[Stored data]
- - - -
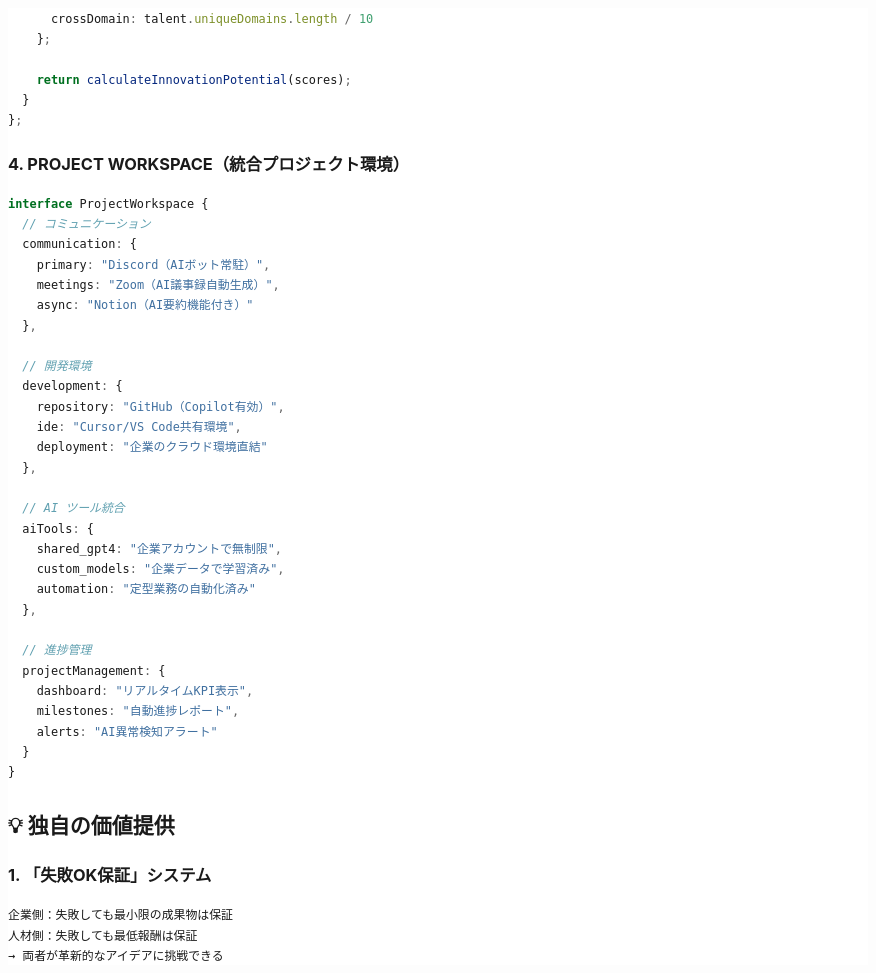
 ```javascript
      crossDomain: talent.uniqueDomains.length / 10
    };
    
    return calculateInnovationPotential(scores);
  }
};
```

### 4. PROJECT WORKSPACE（統合プロジェクト環境）

```typescript
interface ProjectWorkspace {
  // コミュニケーション
  communication: {
    primary: "Discord（AIボット常駐）",
    meetings: "Zoom（AI議事録自動生成）",
    async: "Notion（AI要約機能付き）"
  },
  
  // 開発環境
  development: {
    repository: "GitHub（Copilot有効）",
    ide: "Cursor/VS Code共有環境",
    deployment: "企業のクラウド環境直結"
  },
  
  // AI ツール統合
  aiTools: {
    shared_gpt4: "企業アカウントで無制限",
    custom_models: "企業データで学習済み",
    automation: "定型業務の自動化済み"
  },
  
  // 進捗管理
  projectManagement: {
    dashboard: "リアルタイムKPI表示",
    milestones: "自動進捗レポート",
    alerts: "AI異常検知アラート"
  }
}
```

## 💡 独自の価値提供

### 1. 「失敗OK保証」システム
```
企業側：失敗しても最小限の成果物は保証
人材側：失敗しても最低報酬は保証
→ 両者が革新的なアイデアに挑戦できる
```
- - - -
Exercise prompt> Exact wording is required throughout: write out all the records, but no pictures.

Result of this task>
 ```javascript
      crossDomain: talent.uniqueDomains.length / 10
    };
    
    return calculateInnovationPotential(scores);
  }
};
```

### 4. PROJECT WORKSPACE（統合プロジェクト環境）

```typescript
interface ProjectWorkspace {
  // コミュニケーション
  communication: {
    primary: "Discord（AIボット常駐）",
    meetings: "Zoom（AI議事録自動生成）",
    async: "Notion（AI要約機能付き）"
  },
  
  // 開発環境
  development: {
    repository: "GitHub（Copilot有効）",
    ide: "Cursor/VS Code共有環境",
    deployment: "企業のクラウド環境直結"
  },
  
  // AI ツール統合
  aiTools: {
    shared_gpt4: "企業アカウントで無制限",
    custom_models: "企業データで学習済み",
    automation: "定型業務の自動化済み"
  },
  
  // 進捗管理
  projectManagement: {
    dashboard: "リアルタイムKPI表示",
    milestones: "自動進捗レポート",
    alerts: "AI異常検知アラート"
  }
}
```

## 💡 独自の価値提供

### 1. 「失敗OK保証」システム
```
企業側：失敗しても最小限の成果物は保証
人材側：失敗しても最低報酬は保証
→ 両者が革新的なアイデアに挑戦できる
```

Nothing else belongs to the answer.